→ **REQUIRED TASK 1**: Transcribe a passage from the Scala discussion, beginning at the words "So this is exactly" and stopping after "your entire codebase.".
→ **REQUIRED TASK 2**: In the Scala discussion, which Scala version is named as the one where the collections API was last rewritten?

→ **SUPPLIED TEXT**:
········

For now, to quote the authors, it's a: 'Research platform for new language concepts and compiler technologies for Scala'

So this is exactly the right place to test this sort of concept.

1 comments

Yes, but they're unusually willing to make significant breaking changes in point releases as well — how many times now (including, IIRC, one or more ongoing efforts) have they rewritten the collections API? Yes, that's a standard library change, not a language change, but still.

And this is a huge breaking change: if they make it you won't be able to convert your Scala 2.1X code to Dotty/Scala 3 by simply fixing all the compiler errors; you'll either need a foolproof automated conversion tool or to hand-audit your entire codebase.

Well they last rewrote the collections API in Scala 2.8 (I think), which was in 2010. If they redo it in 2.13 that'll have been about 8 years. That's certainly not C++ levels of backwards compatibility, but it's hardly frequent.

········

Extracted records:
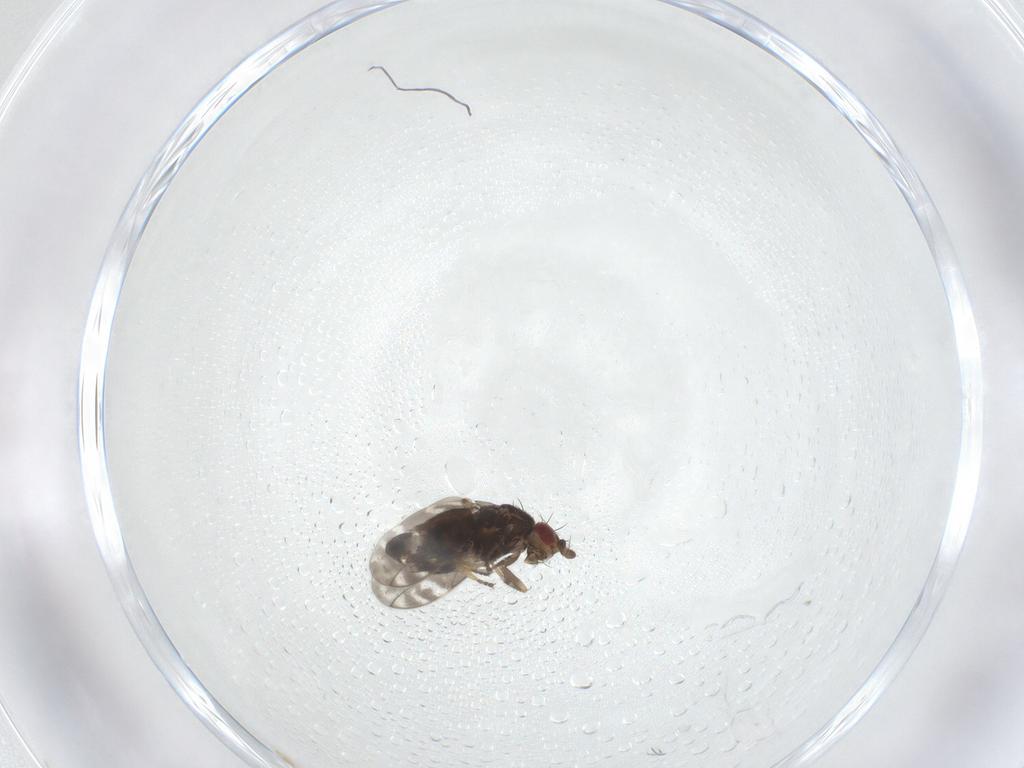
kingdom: Animalia
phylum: Arthropoda
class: Insecta
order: Diptera
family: Sphaeroceridae
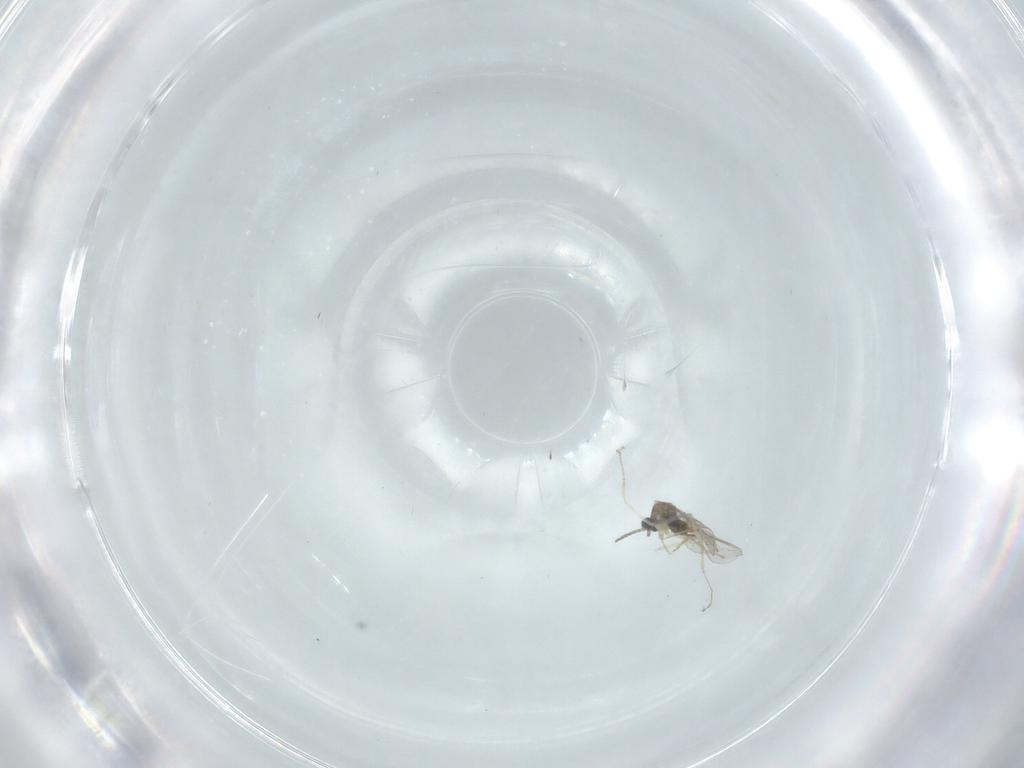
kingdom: Animalia
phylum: Arthropoda
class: Insecta
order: Diptera
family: Cecidomyiidae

········

→ **SOLUTION 1**:
So this is exactly the right place to test this sort of concept.

1 comments

Yes, but they're unusually willing to make significant breaking changes in point releases as well — how many times now (including, IIRC, one or more ongoing efforts) have they rewritten the collections API? Yes, that's a standard library change, not a language change, but still.

And this is a huge breaking change: if they make it you won't be able to convert your Scala 2.1X code to Dotty/Scala 3 by simply fixing all the compiler errors; you'll either need a foolproof automated conversion tool or to hand-audit your entire codebase.

→ **SOLUTION 2**: Scala 2.8, in 2010.